1) The structure that you use to close the tube at each end has no effect on the "bulging". The reason I mention this is the normal physical world, it would.
2) Th tube is very long compared to the pulses and the wavelengths involved.

So, as a pulse moves down the pipe, for most of its journey it will have the same bulging effect on all the pipe that it crosses.
At each end, the air compression pulse will be reflected against an inelastic end-stop. The pressure at that end-stop will always be the statics pressure of the compressed air plus double the dynamic, time-dependent pressure created by the wave (a signed value). If we have a "bulge function" that operates on the histogram of the pressure history for a particular pipe location, then the histogram provided to this bulge function will be different for locations on the pipe close to the end-stops than for position along the bulk of the pipe.
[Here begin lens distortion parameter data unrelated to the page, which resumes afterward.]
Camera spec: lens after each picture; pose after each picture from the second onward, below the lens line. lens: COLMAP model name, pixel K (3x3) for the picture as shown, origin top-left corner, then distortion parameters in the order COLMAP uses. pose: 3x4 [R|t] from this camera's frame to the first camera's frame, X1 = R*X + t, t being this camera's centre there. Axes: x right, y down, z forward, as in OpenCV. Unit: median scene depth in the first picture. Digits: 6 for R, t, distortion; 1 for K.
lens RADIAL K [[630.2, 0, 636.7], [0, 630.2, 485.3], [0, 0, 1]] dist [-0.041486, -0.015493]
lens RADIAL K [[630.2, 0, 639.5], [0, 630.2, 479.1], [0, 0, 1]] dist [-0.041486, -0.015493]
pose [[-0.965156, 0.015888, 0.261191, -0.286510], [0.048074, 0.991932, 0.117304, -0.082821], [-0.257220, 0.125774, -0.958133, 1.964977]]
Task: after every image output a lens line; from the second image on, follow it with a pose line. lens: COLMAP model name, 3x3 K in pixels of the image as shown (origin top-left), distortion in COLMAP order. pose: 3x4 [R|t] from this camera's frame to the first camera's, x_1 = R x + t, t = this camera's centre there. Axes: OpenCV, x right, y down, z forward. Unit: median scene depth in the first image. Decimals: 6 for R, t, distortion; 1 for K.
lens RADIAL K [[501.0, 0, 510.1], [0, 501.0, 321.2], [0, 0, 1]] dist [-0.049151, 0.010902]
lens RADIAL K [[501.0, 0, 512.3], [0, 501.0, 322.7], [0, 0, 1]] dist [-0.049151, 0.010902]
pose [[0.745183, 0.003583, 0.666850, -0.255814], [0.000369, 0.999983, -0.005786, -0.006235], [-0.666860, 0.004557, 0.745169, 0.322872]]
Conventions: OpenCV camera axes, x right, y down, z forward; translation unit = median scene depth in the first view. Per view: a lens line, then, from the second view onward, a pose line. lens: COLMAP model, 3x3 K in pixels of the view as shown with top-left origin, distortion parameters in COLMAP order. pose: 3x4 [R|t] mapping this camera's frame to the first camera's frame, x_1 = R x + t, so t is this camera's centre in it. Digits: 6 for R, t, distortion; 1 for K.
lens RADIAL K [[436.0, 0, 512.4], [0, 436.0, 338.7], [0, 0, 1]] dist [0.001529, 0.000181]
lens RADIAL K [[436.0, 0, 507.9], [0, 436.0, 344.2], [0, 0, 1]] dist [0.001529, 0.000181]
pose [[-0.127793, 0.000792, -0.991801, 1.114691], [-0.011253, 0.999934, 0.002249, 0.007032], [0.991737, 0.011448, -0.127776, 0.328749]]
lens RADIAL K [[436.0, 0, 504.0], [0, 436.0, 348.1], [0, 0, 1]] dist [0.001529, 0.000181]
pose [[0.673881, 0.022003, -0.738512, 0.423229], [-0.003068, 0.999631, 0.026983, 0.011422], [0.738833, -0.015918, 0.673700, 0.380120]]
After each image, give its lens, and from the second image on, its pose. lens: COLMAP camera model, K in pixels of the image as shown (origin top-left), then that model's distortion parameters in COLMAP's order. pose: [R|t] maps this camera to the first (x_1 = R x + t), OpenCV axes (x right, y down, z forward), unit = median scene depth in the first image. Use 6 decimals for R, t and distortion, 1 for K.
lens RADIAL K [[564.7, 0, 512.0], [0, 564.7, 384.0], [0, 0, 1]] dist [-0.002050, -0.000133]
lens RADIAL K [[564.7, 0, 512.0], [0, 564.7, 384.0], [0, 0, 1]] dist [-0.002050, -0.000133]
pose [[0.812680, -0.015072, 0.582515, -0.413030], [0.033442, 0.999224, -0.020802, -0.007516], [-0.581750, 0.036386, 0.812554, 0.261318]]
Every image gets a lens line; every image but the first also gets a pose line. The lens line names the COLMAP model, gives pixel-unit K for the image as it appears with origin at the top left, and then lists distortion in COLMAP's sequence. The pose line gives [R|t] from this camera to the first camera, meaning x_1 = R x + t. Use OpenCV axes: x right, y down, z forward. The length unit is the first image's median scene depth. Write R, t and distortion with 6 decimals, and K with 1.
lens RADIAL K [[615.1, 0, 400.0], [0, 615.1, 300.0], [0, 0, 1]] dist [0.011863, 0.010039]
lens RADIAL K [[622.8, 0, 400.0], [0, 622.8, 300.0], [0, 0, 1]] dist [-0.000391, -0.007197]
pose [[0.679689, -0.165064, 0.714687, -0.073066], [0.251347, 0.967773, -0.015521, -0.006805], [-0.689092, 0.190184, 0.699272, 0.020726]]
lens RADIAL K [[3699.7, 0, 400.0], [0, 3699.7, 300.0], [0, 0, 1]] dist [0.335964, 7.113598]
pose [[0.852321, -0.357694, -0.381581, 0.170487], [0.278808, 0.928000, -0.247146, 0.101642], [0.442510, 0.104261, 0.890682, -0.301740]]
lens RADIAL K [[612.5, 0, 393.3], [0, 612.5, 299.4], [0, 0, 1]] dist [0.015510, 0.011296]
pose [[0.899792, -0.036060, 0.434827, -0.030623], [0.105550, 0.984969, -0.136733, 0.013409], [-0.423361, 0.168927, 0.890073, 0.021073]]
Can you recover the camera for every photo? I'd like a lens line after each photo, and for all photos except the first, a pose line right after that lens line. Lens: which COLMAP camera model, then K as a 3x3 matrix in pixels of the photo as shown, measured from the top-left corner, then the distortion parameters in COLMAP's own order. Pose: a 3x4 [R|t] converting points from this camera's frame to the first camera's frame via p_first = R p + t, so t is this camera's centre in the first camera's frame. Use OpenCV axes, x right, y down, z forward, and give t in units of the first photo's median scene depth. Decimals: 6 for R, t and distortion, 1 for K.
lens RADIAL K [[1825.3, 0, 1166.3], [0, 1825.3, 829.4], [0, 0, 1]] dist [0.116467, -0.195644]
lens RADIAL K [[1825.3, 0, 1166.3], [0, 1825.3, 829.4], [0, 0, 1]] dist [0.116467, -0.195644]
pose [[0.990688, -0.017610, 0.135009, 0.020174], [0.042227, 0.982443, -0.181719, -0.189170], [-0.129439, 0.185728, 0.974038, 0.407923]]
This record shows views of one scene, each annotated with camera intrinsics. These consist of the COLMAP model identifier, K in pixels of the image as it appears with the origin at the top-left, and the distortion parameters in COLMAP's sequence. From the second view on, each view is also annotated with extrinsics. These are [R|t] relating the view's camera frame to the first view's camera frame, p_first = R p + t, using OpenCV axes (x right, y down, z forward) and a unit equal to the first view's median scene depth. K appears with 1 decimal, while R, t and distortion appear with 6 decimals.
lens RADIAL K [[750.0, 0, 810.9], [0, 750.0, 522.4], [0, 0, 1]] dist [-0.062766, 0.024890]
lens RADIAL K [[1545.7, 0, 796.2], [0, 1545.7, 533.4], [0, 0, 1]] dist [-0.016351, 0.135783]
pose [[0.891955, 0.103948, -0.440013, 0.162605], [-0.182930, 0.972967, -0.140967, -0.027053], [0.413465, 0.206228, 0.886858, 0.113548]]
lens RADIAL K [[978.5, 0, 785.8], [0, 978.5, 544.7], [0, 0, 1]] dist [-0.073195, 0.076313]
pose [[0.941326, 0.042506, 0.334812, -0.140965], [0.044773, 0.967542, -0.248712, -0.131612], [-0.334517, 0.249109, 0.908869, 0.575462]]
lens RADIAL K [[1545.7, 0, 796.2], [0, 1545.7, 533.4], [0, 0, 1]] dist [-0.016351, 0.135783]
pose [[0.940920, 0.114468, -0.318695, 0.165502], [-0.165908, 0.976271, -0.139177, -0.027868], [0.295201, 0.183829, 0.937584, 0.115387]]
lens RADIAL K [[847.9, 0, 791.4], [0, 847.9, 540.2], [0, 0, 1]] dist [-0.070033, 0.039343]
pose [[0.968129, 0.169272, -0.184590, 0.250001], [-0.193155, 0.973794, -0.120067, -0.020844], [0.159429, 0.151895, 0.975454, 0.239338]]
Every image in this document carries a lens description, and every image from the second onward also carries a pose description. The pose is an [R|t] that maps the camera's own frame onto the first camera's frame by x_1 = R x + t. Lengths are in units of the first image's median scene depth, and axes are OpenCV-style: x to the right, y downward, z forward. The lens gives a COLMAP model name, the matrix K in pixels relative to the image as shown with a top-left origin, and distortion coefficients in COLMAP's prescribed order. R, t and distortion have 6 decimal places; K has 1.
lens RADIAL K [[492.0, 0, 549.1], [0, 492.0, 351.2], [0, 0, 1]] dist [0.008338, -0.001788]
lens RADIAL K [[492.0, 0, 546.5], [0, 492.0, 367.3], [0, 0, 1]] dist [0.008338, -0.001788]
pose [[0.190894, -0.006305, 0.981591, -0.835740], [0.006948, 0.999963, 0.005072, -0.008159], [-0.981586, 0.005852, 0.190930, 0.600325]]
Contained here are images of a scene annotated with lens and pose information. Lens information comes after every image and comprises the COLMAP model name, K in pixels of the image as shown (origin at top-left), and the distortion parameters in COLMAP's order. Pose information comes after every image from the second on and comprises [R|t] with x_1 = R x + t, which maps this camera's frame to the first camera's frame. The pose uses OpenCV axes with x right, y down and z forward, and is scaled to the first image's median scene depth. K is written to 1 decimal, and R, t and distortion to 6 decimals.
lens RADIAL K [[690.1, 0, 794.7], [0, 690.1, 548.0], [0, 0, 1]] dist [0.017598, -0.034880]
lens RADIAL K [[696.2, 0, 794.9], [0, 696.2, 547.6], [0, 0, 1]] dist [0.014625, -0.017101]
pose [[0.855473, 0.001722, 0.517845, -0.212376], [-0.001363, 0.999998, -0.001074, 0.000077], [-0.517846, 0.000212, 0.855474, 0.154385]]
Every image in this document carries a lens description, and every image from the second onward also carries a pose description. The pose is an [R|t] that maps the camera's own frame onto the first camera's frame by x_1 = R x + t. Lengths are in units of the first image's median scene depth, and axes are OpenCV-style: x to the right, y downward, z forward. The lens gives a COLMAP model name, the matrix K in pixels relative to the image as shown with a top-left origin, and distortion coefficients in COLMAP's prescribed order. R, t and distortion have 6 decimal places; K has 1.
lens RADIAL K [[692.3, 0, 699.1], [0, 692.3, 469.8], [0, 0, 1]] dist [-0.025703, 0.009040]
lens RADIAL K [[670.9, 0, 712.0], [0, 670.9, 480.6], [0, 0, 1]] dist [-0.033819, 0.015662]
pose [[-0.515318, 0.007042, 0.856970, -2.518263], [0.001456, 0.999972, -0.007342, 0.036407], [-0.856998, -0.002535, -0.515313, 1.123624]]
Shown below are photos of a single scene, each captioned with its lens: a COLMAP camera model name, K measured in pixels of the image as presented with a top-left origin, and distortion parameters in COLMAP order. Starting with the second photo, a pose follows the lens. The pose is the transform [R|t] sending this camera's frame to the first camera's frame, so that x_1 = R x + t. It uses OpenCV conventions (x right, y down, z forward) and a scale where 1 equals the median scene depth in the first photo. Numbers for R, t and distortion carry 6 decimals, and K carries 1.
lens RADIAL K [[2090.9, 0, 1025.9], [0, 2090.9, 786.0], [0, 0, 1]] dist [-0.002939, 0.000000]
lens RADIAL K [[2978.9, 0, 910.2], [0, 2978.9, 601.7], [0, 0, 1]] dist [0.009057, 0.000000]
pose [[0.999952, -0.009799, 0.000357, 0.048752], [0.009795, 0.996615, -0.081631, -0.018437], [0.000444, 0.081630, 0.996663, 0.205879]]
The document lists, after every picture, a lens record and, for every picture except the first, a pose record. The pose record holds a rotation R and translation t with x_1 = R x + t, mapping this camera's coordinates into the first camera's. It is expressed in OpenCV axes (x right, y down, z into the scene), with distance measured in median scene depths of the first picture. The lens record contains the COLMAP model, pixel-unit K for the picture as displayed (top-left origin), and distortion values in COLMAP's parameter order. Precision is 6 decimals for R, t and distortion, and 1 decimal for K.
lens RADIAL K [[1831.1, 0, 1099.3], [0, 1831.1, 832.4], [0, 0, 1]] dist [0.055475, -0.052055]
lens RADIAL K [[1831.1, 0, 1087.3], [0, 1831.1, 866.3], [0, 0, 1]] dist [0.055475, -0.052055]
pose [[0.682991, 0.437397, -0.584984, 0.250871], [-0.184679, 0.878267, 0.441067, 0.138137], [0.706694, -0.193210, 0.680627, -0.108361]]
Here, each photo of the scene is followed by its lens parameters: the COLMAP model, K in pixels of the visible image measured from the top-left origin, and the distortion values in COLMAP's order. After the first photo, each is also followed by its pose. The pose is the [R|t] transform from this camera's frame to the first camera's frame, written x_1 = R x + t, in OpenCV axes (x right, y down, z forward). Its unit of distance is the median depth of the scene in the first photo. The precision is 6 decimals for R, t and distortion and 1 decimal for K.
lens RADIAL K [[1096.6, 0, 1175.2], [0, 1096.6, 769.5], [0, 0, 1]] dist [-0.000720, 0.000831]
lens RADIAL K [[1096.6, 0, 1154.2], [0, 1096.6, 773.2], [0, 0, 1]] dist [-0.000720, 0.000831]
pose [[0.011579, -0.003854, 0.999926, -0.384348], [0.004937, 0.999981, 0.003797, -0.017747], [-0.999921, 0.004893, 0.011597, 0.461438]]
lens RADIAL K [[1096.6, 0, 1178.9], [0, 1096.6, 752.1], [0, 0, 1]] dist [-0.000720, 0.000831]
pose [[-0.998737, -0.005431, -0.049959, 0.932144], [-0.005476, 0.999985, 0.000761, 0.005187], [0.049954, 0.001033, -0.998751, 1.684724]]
There are different ways of dealing with those pulses. But since we are presuming that they are relatively short compared to the length of the pipe, then we describe the situation this way:
For pulse length S and pipe length I, then:
1) the bulk of the pipe from positions S to I-S will experience the same histogram profile.
2) For positions on the pipe P close to the end-stops (P<S), then the histogram profile will be from half as many pulses - but each pulse being the result of two overlapping pulses. When P=0, the overlapping pulses line up perfectly, hence a doubling.